ライブラリがあるということは、ブラウザで躍らせられるサイトを探したところ、モデルの表示はあるもののモーションを動かすものは、以外にも見当たりません。
いろいろと検証しているうちに、これは、ニコニコ動画の動画にMMDを勝手に登場させられるのではないかというアイディアを思いつきました。早速実装開始です。
ニコニコ動画で動作させるためには、ブラウザエクステンション、具体的には、Chrome アドオンを作る必要があります。 実装はCopilotと一緒に進めたのですが、最初は描画転送の問題で1FPSしか出すことができませんでした。その他マニフェストV3という制約の壁が大きく、これは無理な仕組みなのでは?と一時は思ったのですが、方法を色々変えてみたり、MV3の決まりにしたがって改良を加えていくうちに60FPSを達成!
ニコニコ動画では、モーション配布動画というものがあるので、実際にダウンロードして、ほかのモデルを表示してみると、完璧に同期してダンスします。これは面白いと思ったので、ストア申請することにしました。 ニコダンという名前で申請を出しています。
(カバー動画)
【ついでに作ったツールの紹介動画がニコ動で5千再生超え!】
Chromeストアの申請は、1週間以上かかるらしいので、その間に躍らせるモデルを増やすためにはどうするのがいいのか調べていると、MMDとは違うVRoid という形式もあり、すでにそれをコンバートする実装をGitHubで公開している方がいました。
実際に使用してみようと思うと、環境構築が大変で、Windowsでしか動きません。
なので、これは、Webで動かせないものかと思い、調査。
最初は、フロントエンドをReact バックエンドを、FastAPIという形式で、Python実装を呼び出す形式にしていたのですが、サーバーを必要とすると将来的に動作しなくなる可能性があると思い、フロントのみで完結できないのか調べていると、Web Assemblyという仕組みがあることがわかり、方針を変更、オリジナルのものより工夫して、プレビューとポーズ変更機能を自前で実装しました。 これが3日くらいです。

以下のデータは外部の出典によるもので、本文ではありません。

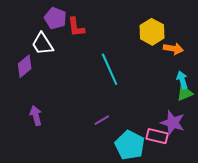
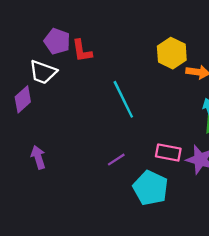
white trapezoid: (42, 44) -> (43, 72), turned -35
pink rectangle: (157, 136) -> (168, 153), moved

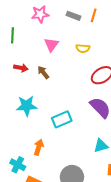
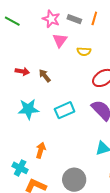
pink star: (40, 14) -> (51, 19), moved, turned 30
green line: (12, 35) -> (12, 21), moved, turned -63
pink triangle: (51, 45) -> (60, 40), moved
cyan rectangle: (62, 119) -> (65, 110), moved

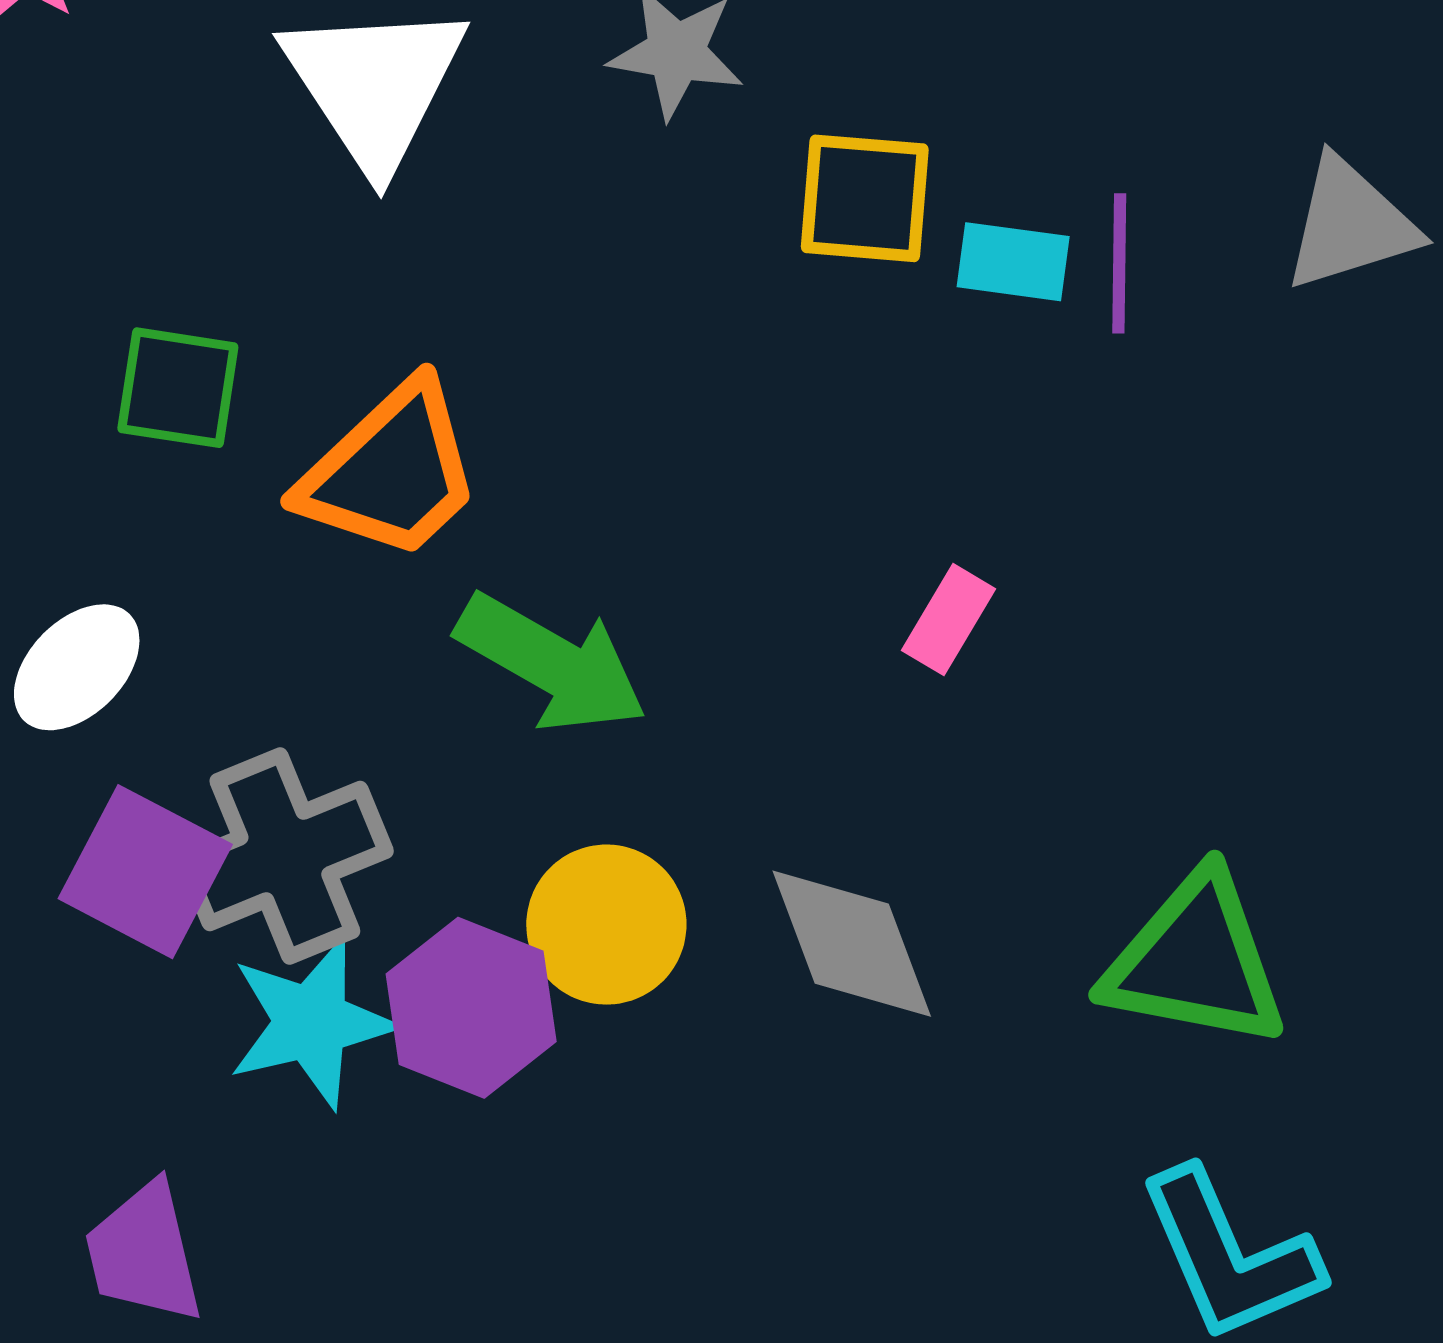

この状態で、GitHub Pages に公開、サーバーの心配をする必要がなく今後も動作してくれます。 実際の公開先は以下になります。
VRM to MMD Converter
https://nicodan-mmd.github.io/vrm2pmx-md/
どうせならと思い、紹介する動画をニコニコ動画に掲載したところ大きな反響を呼び再生数は5000を超えました。

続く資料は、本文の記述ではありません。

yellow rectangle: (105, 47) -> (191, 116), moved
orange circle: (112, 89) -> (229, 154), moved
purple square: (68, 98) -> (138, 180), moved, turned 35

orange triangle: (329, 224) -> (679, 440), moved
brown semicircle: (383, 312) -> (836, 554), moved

【インストール不要】VRoidをMMDに変換できるWebアプリをリリースしました!
https://www.nicovideo.jp/watch/sm46100394
具体的には、
・再生数:5000超
・MMDランキング: 1位
・いいね: 280超
・マイリスト: 100超
・ニコニ広告: 32000ポイント越え
・ユーザーレベル: 1 → 11
別のペルソナとして作ったXのアカウントも知られることになりました。
(3日ほど通知が止まりませんでした)
ニコダンP
https://x.com/nicodan_mmd
技術的な興味から始めた個人開発ですが、ユーザーを直接感じられることに大きな手ごたえを感じました。
【現在の開発状況】
コンバーターは、表向きシンプルなツールですが、Google Analyticsによるアクセス解析、Sentryでのエラーレポート機能、コンバート回数を数える機能をFirebase (Firestore) APIキー隠ぺいにGASを使用しています。

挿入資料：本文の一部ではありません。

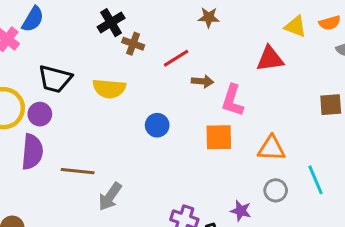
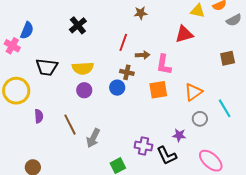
brown cross: (133, 44) -> (127, 72), moved
red line: (176, 58) -> (123, 42), turned -30
purple circle: (40, 114) -> (84, 90), moved
orange triangle: (271, 148) -> (193, 92), turned -30
purple semicircle: (32, 152) -> (39, 116), size x0.6
brown line: (78, 171) -> (70, 125), turned 65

また評判を呼んだことにより、機能の修正追加を行っておりますが、処理速度の改善に成功、Python実装をNimに置き換えたことにより、約15倍の処理速度を達成しました。
(再度、話題を呼ぶために動画作成中で未リリース状態)
はじめに作り出した、ニコダン(Chromeアドオン)の方は、すでにストア申請が通っていますが、コンバーターが話題になったため、現状非公開ですが、動画を作成して公開の予定です。
【今後の目標】
今までは、SESという働き方で、自分がやりたいと思っていることの半分もできていませんでしたが、この時の『ユーザーと繋がる楽しさ』が忘れられず、言われたものを作るだけでなく、自らサービスを良くしていける環境に挑戦したいと考えています。
案件終了のタイミングで待機となったため、離職しますが、今回の体験をもとに新たな働き方を模索しています。同じように「作ること」を楽しめる環境で働きたいと思っています。